→ **TASK DETAILS**
Look for the string "wrist" in the data below, and copy each line that holds it.

EXERCISE MATERIALS Block Start

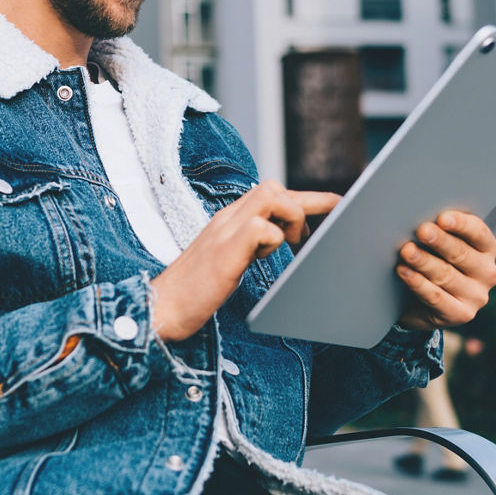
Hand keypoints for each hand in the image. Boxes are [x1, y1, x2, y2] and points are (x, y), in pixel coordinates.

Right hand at [150, 181, 340, 341]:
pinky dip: (273, 241)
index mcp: (228, 221)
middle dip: (306, 202)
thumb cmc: (193, 292)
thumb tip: (274, 239)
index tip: (335, 205)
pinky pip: (261, 228)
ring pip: (270, 195)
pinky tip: (263, 259)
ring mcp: (225, 231)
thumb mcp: (225, 260)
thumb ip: (246, 244)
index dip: (306, 197)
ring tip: (288, 244)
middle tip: (310, 234)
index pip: (270, 194)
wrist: (160, 308)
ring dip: (290, 217)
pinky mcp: (225, 251)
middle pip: (273, 186)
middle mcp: (227, 219)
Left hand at [395, 210, 495, 330]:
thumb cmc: (433, 260)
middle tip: (421, 230)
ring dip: (424, 262)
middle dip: (440, 241)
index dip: (461, 224)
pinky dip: (418, 283)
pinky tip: (403, 272)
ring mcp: (476, 296)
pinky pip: (436, 297)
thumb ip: (440, 229)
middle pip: (461, 253)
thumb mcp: (440, 245)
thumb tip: (420, 209)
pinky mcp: (461, 314)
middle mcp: (488, 273)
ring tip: (406, 251)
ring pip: (446, 275)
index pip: (479, 233)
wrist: (422, 303)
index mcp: (487, 249)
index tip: (442, 217)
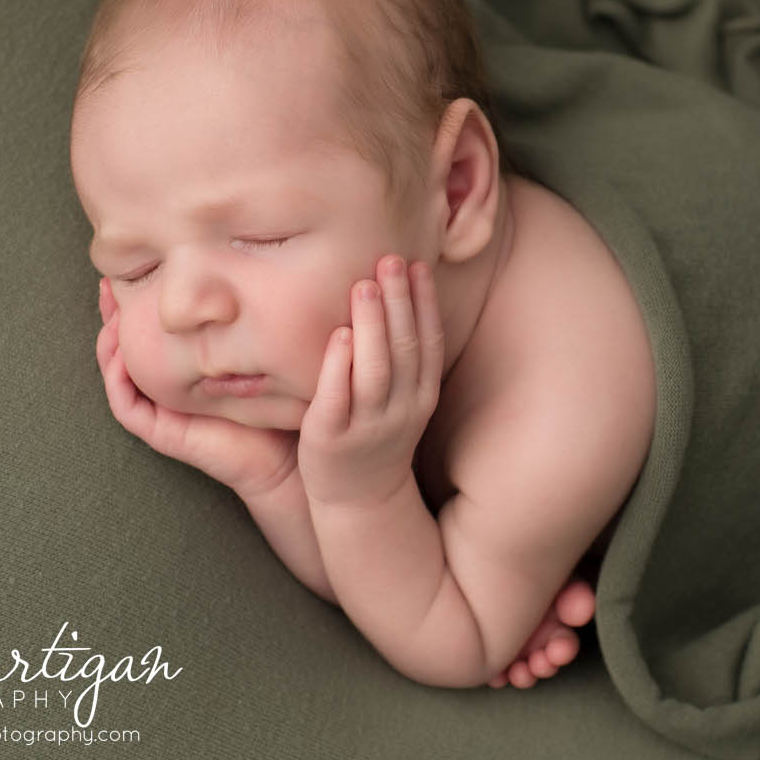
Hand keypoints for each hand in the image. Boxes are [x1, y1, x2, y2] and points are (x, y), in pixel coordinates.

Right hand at [94, 276, 299, 499]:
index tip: (134, 272)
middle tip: (108, 284)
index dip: (137, 305)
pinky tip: (120, 356)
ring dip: (109, 344)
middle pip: (126, 348)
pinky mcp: (161, 433)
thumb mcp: (260, 354)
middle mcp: (166, 389)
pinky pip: (127, 406)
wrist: (284, 457)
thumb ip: (250, 326)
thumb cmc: (277, 403)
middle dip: (113, 316)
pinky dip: (118, 380)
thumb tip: (250, 281)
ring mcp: (161, 411)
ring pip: (118, 374)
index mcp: (184, 370)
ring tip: (111, 313)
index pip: (152, 332)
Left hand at [297, 254, 443, 507]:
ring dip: (372, 326)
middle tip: (390, 259)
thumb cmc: (374, 436)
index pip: (429, 343)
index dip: (426, 303)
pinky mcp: (330, 439)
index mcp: (421, 396)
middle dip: (400, 302)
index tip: (418, 265)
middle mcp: (401, 410)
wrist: (360, 500)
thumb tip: (395, 297)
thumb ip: (401, 357)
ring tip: (364, 285)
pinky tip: (339, 335)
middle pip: (405, 349)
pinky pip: (338, 399)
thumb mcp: (401, 399)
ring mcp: (368, 426)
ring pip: (376, 370)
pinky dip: (340, 366)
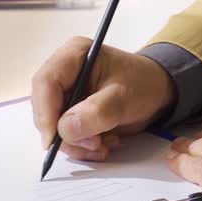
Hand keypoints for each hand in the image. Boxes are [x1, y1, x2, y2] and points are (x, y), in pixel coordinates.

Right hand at [31, 38, 176, 161]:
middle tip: (93, 144)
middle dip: (66, 133)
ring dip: (76, 143)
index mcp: (74, 55)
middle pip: (46, 106)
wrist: (157, 93)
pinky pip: (65, 134)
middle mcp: (64, 72)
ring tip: (103, 144)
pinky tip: (103, 143)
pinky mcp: (71, 110)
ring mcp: (66, 92)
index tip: (53, 139)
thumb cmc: (143, 85)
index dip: (45, 112)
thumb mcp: (123, 98)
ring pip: (53, 125)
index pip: (46, 81)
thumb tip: (65, 129)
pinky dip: (82, 145)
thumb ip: (95, 113)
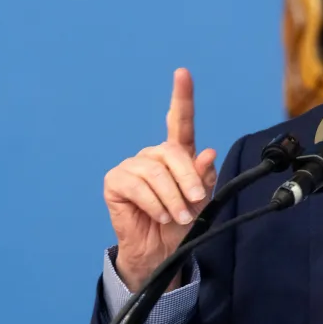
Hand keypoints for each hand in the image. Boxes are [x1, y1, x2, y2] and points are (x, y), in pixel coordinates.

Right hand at [103, 69, 217, 292]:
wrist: (161, 250)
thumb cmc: (181, 222)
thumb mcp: (200, 201)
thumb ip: (204, 177)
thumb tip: (207, 152)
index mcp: (176, 155)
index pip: (180, 121)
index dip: (182, 97)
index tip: (183, 73)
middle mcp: (154, 156)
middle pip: (172, 153)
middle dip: (188, 179)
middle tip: (196, 202)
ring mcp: (132, 166)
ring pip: (156, 173)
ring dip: (172, 199)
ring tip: (178, 217)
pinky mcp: (115, 182)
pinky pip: (138, 186)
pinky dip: (154, 204)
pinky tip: (158, 215)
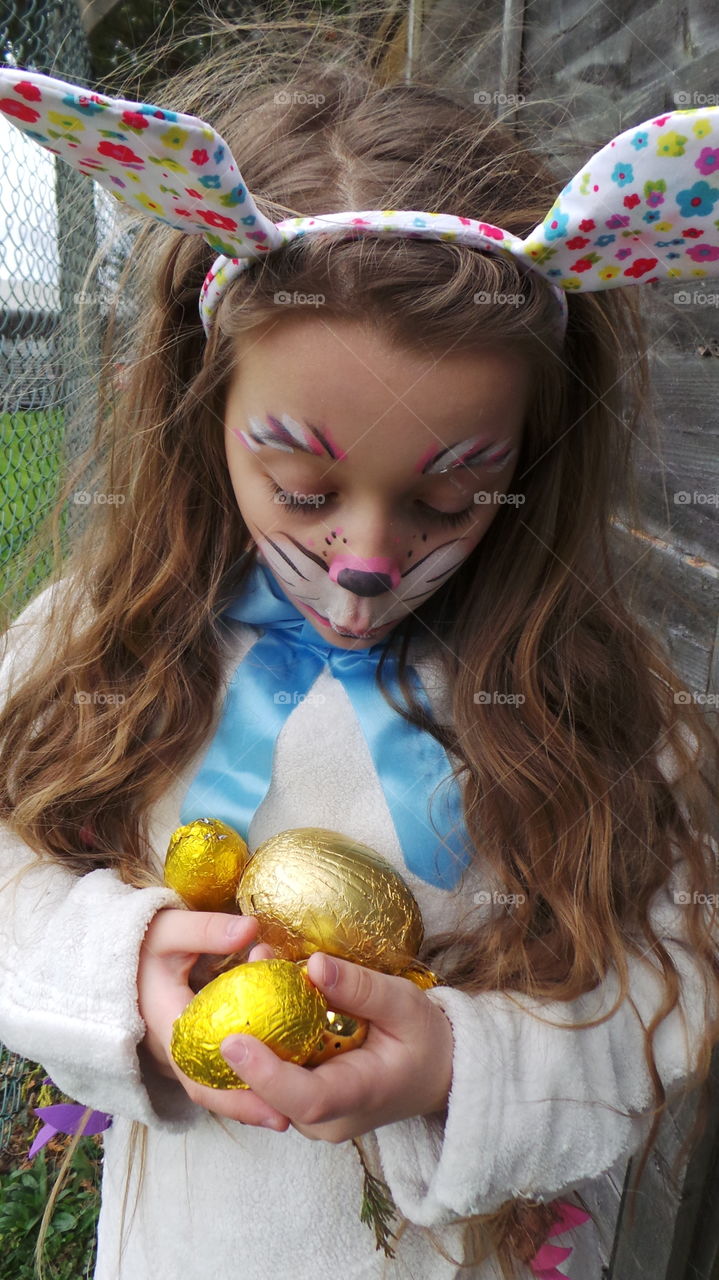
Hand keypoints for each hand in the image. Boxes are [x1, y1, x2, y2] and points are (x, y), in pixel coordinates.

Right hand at [137, 908, 288, 1129]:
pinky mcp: (182, 1040)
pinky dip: (236, 1071)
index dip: (235, 1097)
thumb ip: (207, 930)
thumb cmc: (141, 939)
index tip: (275, 1108)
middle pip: (207, 1089)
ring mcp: (173, 1047)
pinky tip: (267, 1071)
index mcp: (166, 1024)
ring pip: (208, 1080)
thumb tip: (251, 929)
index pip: (200, 1074)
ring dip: (242, 1093)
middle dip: (245, 1106)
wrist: (112, 948)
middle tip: (285, 1119)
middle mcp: (167, 1045)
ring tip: (283, 1107)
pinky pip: (208, 1064)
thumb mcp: (170, 928)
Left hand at [219, 952, 454, 1142]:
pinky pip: (269, 1078)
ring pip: (261, 1088)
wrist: (437, 1073)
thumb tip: (314, 966)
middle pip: (269, 1095)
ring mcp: (312, 1117)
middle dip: (242, 1045)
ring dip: (247, 1037)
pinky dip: (258, 1041)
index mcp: (358, 1097)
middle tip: (229, 985)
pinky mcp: (301, 1104)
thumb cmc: (425, 1039)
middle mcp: (327, 1119)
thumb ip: (362, 988)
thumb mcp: (405, 1004)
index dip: (265, 1073)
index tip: (233, 1041)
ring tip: (247, 971)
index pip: (306, 1098)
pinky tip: (252, 994)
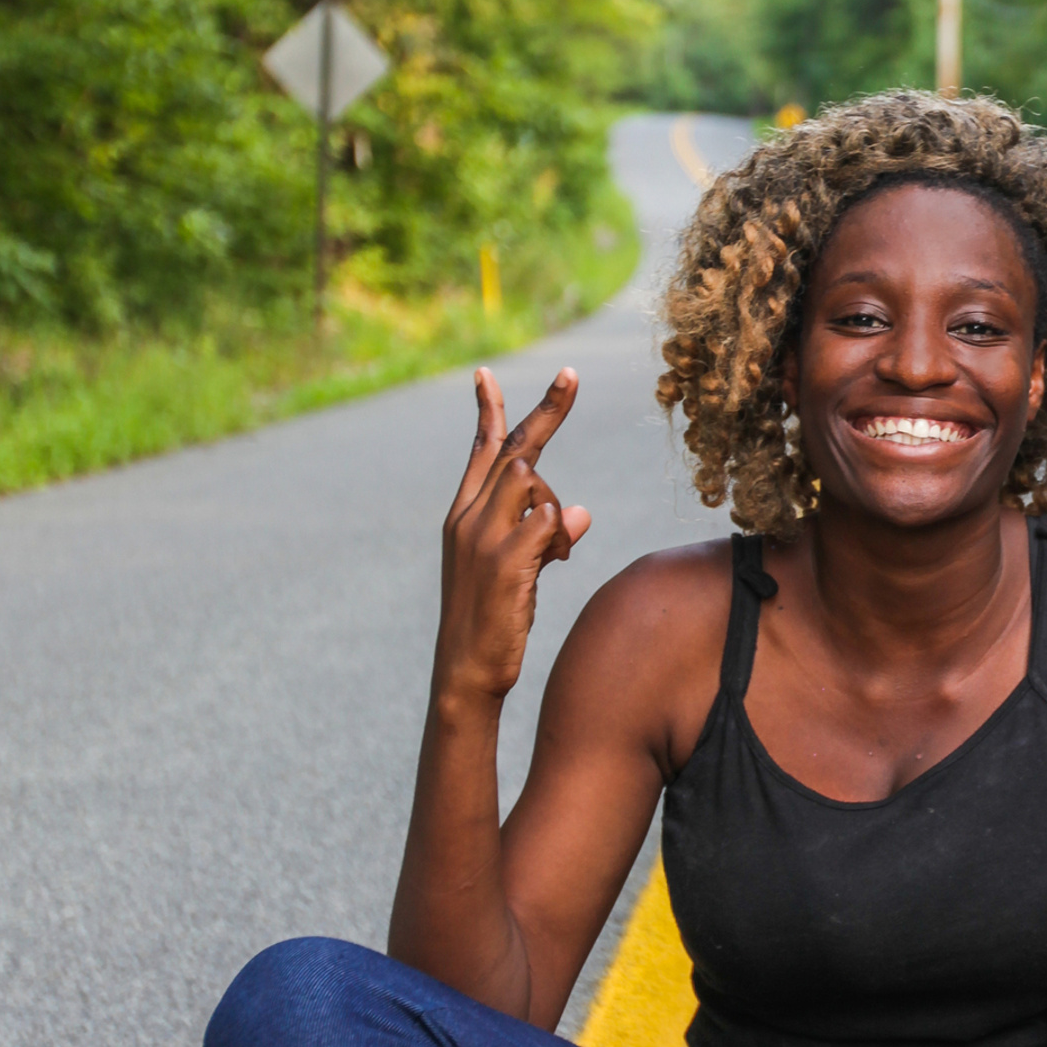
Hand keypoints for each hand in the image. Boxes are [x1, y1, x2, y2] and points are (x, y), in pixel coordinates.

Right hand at [435, 367, 591, 703]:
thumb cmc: (494, 621)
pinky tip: (554, 561)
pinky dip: (560, 536)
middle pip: (515, 450)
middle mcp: (469, 518)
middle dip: (547, 410)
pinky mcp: (505, 561)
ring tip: (552, 554)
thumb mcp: (518, 571)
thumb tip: (582, 515)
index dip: (489, 411)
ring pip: (532, 480)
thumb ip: (544, 536)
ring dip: (554, 506)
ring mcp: (483, 537)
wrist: (468, 672)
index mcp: (465, 516)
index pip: (480, 451)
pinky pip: (547, 521)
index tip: (485, 374)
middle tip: (572, 374)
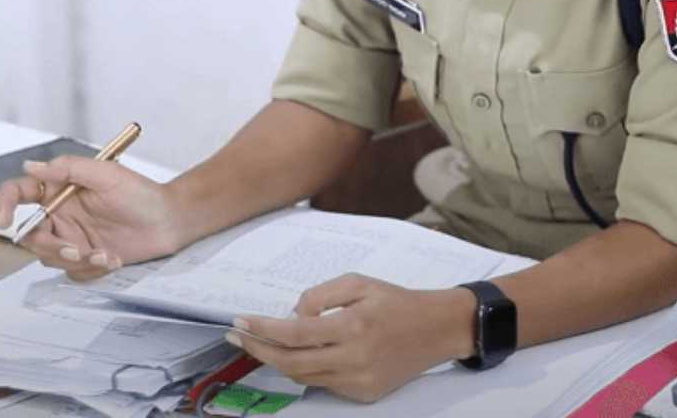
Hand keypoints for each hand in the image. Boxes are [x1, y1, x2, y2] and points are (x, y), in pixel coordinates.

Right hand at [0, 156, 181, 279]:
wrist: (169, 221)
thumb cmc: (141, 193)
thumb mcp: (106, 174)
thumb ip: (67, 168)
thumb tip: (30, 166)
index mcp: (59, 190)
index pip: (18, 193)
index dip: (3, 204)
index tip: (3, 220)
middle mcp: (60, 214)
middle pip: (30, 235)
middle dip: (49, 246)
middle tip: (74, 249)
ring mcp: (71, 237)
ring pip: (49, 257)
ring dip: (75, 259)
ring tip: (105, 254)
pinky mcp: (85, 257)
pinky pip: (72, 271)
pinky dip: (90, 269)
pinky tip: (113, 258)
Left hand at [227, 273, 475, 402]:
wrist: (438, 329)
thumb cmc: (397, 301)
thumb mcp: (359, 283)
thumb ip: (320, 296)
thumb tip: (292, 316)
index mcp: (353, 326)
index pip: (294, 333)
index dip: (262, 330)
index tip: (240, 322)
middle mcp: (354, 358)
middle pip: (290, 362)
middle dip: (258, 350)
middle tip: (238, 336)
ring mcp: (359, 381)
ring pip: (303, 376)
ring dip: (279, 360)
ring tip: (265, 343)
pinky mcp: (364, 394)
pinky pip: (324, 382)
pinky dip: (309, 367)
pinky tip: (307, 352)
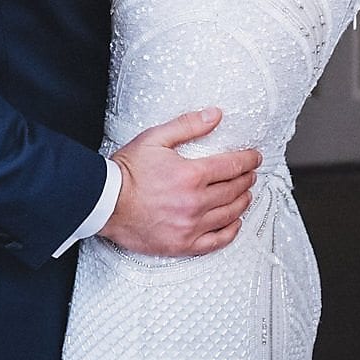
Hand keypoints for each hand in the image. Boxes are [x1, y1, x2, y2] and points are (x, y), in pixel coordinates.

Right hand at [101, 108, 261, 257]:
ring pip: (229, 214)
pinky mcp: (182, 244)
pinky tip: (235, 223)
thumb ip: (188, 125)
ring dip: (243, 202)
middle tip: (251, 173)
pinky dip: (230, 232)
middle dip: (247, 179)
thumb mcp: (156, 138)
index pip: (232, 166)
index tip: (255, 157)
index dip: (248, 160)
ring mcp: (190, 226)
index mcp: (191, 175)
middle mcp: (195, 202)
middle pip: (234, 190)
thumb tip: (215, 115)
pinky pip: (216, 241)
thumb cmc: (127, 171)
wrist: (105, 203)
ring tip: (246, 194)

EXERCISE MATERIALS Block End

→ **RESULT OF THIS TASK**
wrist: (160, 308)
wrist: (422, 303)
wrist: (284, 457)
wrist: (360, 500)
wrist: (157, 93)
wrist: (161, 250)
wrist: (112, 948)
wrist: (437, 1073)
wrist: (468, 672)
wrist: (169, 221)
wrist: (438, 329)
wrist: (105, 203)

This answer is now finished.